Success, in other words.
"This 3D-printing technology could eventually make electronic circuits cheap enough to be added to packaging to provide food safety alerts for consumers," said Lin. "You could imagine a scenario where you can use your cellphone to check the freshness of food while it’s still on the store shelves."
In point of fact, that scenario has already been imagined. More importantly, though, it has been commercialized. One doesn't always lead to the other.
Thinfilm's smart prototype of Diageo's Johnnie Walker Blue Label whiskey bottle? It was equipped with a printed NFC sensor tag supported by Thinfilm's new OpenSense technology to track the bottle. The consumer taps his or her smartphone to the tag on the bottle, which is encoded at the manufacturing site, to find out if the bottle has been opened or not and where it originated in Diageo's supply chain.
Still a dream
The many moving parts necessary to this product's rollout suggests that this is not something that can be done at home.
Consider just the manufacturing process for Thinfilm Memory, the company's printed memory. It describes it on its website:
We begin with a thin, inexpensive plastic (PET or PEN) for our substrate. On the plastic substrate, we gravure print our bottom electrode, then coat a layer of ferroelectric polymer. Next, we use a second gravure print station to add our top electrodes, followed by screen printing a series of carbon pads. Carbon is a cost-effective way to expand the contact area available on the memory labels. Finally, two patent-pending protection layers are printed via rotary screen.
It is all done on a single, multistage press at InkTec, the company's partner production site in Korea. The finished rolls are converted to labels via industry-standard converting methods.
To be fair, the Berkeley researchers are not claiming that their wireless sensors can be built at home right now. Or even, for that matter, in the foreseeable future.
Challenges include the extremely small size of modern electronics. Also, as Lin noted, home production of these sensors would not be cost-effective "since current integrated circuits are made by batch fabrication to keep costs low."
This is where the Berkeley-National Chiao Tung University project has great potential, though: individual, one-off customized sensors for very specific 3D-printed microelectronic devices that would cost a great deal to manufacture otherwise.
Testing for health applications comes to mind, and indeed, Lin's team is currently working on developing an implantable device with an embedded transducer that can monitor blood pressure, muscle strain and drug concentrations.
Smart wine companies need smart bottles
Here's the issue with emerging technology: It is very easy to get wowed by the proof-of-conceptness of it all, but in the end these products need to find commercial homes — and commercial users — to have any kind of real impact.
Thinfilm, you see, is not bringing its products to market in isolation; it first had to convince other companies of its potential so that it could scale it out.
Thinfilm's latest endeavor is a smart wine bottle — a product for which the G World Group, an authentication company specializing in transparency and accountability solutions, recently placed a seven-figure unit order.

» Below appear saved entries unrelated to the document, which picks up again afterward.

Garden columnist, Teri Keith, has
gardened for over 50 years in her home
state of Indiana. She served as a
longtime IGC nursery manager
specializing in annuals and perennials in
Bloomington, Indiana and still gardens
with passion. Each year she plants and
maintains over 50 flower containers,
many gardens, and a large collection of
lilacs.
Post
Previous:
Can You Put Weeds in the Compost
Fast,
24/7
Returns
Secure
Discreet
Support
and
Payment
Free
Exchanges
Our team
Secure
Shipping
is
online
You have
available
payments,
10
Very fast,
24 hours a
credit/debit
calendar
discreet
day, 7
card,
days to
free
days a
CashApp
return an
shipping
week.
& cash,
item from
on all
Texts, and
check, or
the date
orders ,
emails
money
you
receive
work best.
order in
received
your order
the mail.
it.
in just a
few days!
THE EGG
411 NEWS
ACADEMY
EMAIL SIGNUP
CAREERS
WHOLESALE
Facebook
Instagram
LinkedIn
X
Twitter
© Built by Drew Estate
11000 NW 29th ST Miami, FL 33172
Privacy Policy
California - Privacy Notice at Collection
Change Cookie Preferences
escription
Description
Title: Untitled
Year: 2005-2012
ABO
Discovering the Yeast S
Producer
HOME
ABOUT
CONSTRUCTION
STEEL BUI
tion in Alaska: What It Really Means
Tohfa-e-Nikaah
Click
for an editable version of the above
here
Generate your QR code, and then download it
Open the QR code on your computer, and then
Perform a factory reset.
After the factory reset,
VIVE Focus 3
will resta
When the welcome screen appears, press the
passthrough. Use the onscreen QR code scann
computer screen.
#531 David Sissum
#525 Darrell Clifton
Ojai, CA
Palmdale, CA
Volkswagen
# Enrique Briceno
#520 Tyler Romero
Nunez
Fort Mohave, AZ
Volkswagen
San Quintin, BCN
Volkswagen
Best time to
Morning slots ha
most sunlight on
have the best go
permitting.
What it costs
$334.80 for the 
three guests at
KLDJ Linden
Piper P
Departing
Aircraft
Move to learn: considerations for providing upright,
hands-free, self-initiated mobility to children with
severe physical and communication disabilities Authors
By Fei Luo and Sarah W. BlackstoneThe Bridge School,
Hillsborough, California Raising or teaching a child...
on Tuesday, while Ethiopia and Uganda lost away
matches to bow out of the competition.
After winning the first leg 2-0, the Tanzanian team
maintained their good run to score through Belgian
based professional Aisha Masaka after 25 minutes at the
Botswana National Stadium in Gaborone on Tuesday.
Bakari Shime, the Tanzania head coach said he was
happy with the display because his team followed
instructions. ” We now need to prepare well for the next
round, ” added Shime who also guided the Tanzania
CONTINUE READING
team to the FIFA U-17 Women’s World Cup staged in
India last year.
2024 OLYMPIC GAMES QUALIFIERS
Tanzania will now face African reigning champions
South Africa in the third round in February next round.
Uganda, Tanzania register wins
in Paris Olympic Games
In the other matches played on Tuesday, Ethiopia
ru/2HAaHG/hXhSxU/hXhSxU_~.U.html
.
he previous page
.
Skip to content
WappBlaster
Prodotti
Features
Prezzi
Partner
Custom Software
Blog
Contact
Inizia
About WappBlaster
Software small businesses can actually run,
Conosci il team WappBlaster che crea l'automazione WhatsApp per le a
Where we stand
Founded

G World will be offering an anti-counterfeiting solution powered by Thinfilm’s NFC technology to authenticate individual bottles throughout the supply chain.
Its first destination is China, where stats show 50% to 70% of all wine sold in the country could be fake. The percentage is even higher for premium brands.
The cost per bottle of using this solution is not very high, Jennifer Ernst, Thinfilm’s Chief Strategy Officer, tells me — perhaps 20 cents to 30 cents per bottle. There are alternative on the market, she notes, such as an inserted cap mechanism. However these deter only certain discrete activities, such as the refilling of the bottle with a counterfeit wine.
Nor are they cheaper — and perhaps more to the point for wine companies, they don’t offer end-to-end protection that G World is promising, from packaging, shipping, stocking and to the end purchase, where the buyer opens the wine in its original factory-sealed state.
It is a new world indeed — new enough that even first adopters such as G World require a financial commitment from its own customers before setting out.
That seven-figure unit order was placed on behalf of Ferngrove Wine Group, a Chinese-owned, Western Australia wine company that supplies premium red wine to the Asia-Pacific region and exports more than 600,000 bottles annually to China alone.
First, though, Ferngrove will field-test the smart wine bottle before it makes further financial commitments. And so it goes.